WHAT YOU SHOULD DO » Go through the entries below. Copy each line in which "máximo" appears.

Stored data entries:
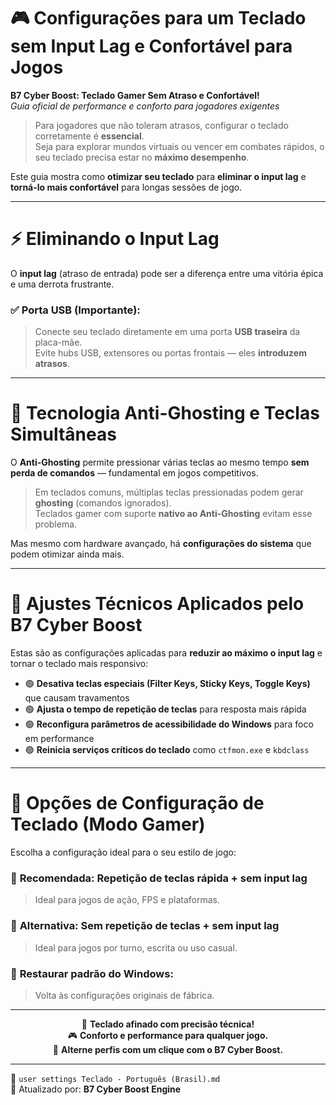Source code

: 
# 🎮 **Configurações para um Teclado sem Input Lag e Confortável para Jogos**
**B7 Cyber Boost: Teclado Gamer Sem Atraso e Confortável!**  
*Guia oficial de performance e conforto para jogadores exigentes*

> Para jogadores que não toleram atrasos, configurar o teclado corretamente é **essencial**.  
Seja para explorar mundos virtuais ou vencer em combates rápidos, o seu teclado precisa estar no **máximo desempenho**.

Este guia mostra como **otimizar seu teclado** para **eliminar o input lag** e **torná-lo mais confortável** para longas sessões de jogo.

---

# ⚡ **Eliminando o Input Lag**

O **input lag** (atraso de entrada) pode ser a diferença entre uma vitória épica e uma derrota frustrante.

### ✅ **Porta USB (Importante):**
> Conecte seu teclado diretamente em uma porta **USB traseira** da placa-mãe.  
Evite hubs USB, extensores ou portas frontais — eles **introduzem atrasos**.

---

# 🧠 **Tecnologia Anti-Ghosting e Teclas Simultâneas**

O **Anti-Ghosting** permite pressionar várias teclas ao mesmo tempo **sem perda de comandos** — fundamental em jogos competitivos.

> Em teclados comuns, múltiplas teclas pressionadas podem gerar **ghosting** (comandos ignorados).  
Teclados gamer com suporte **nativo ao Anti-Ghosting** evitam esse problema.

Mas mesmo com hardware avançado, há **configurações do sistema** que podem otimizar ainda mais.

---

# 🔧 **Ajustes Técnicos Aplicados pelo B7 Cyber Boost**

Estas são as configurações aplicadas para **reduzir ao máximo o input lag** e tornar o teclado mais responsivo:

- 🟢 **Desativa teclas especiais (Filter Keys, Sticky Keys, Toggle Keys)** que causam travamentos
- 🟢 **Ajusta o tempo de repetição de teclas** para resposta mais rápida
- 🟢 **Reconfigura parâmetros de acessibilidade do Windows** para foco em performance
- 🟢 **Reinicia serviços críticos do teclado** como `ctfmon.exe` e `kbdclass`

---

# 🎯 **Opções de Configuração de Teclado (Modo Gamer)**

Escolha a configuração ideal para o seu estilo de jogo:

### 🥇 **Recomendada:** Repetição de teclas rápida + sem input lag  
> Ideal para jogos de ação, FPS e plataformas.

### 🧪 **Alternativa:** Sem repetição de teclas + sem input lag  
> Ideal para jogos por turno, escrita ou uso casual.

### 🔄 **Restaurar padrão do Windows:**  
> Volta às configurações originais de fábrica.

---

<div align="center">

🔧 **Teclado afinado com precisão técnica!**  
🎮 **Conforto e performance para qualquer jogo.**  
🔁 **Alterne perfis com um clique com o B7 Cyber Boost.**

</div>

---

📘 `user settings Teclado - Português (Brasil).md`  
🔁 Atualizado por: **B7 Cyber Boost Engine**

RESULT OF THIS TASK »
Seja para explorar mundos virtuais ou vencer em combates rápidos, o seu teclado precisa estar no **máximo desempenho**.
Estas são as configurações aplicadas para **reduzir ao máximo o input lag** e tornar o teclado mais responsivo:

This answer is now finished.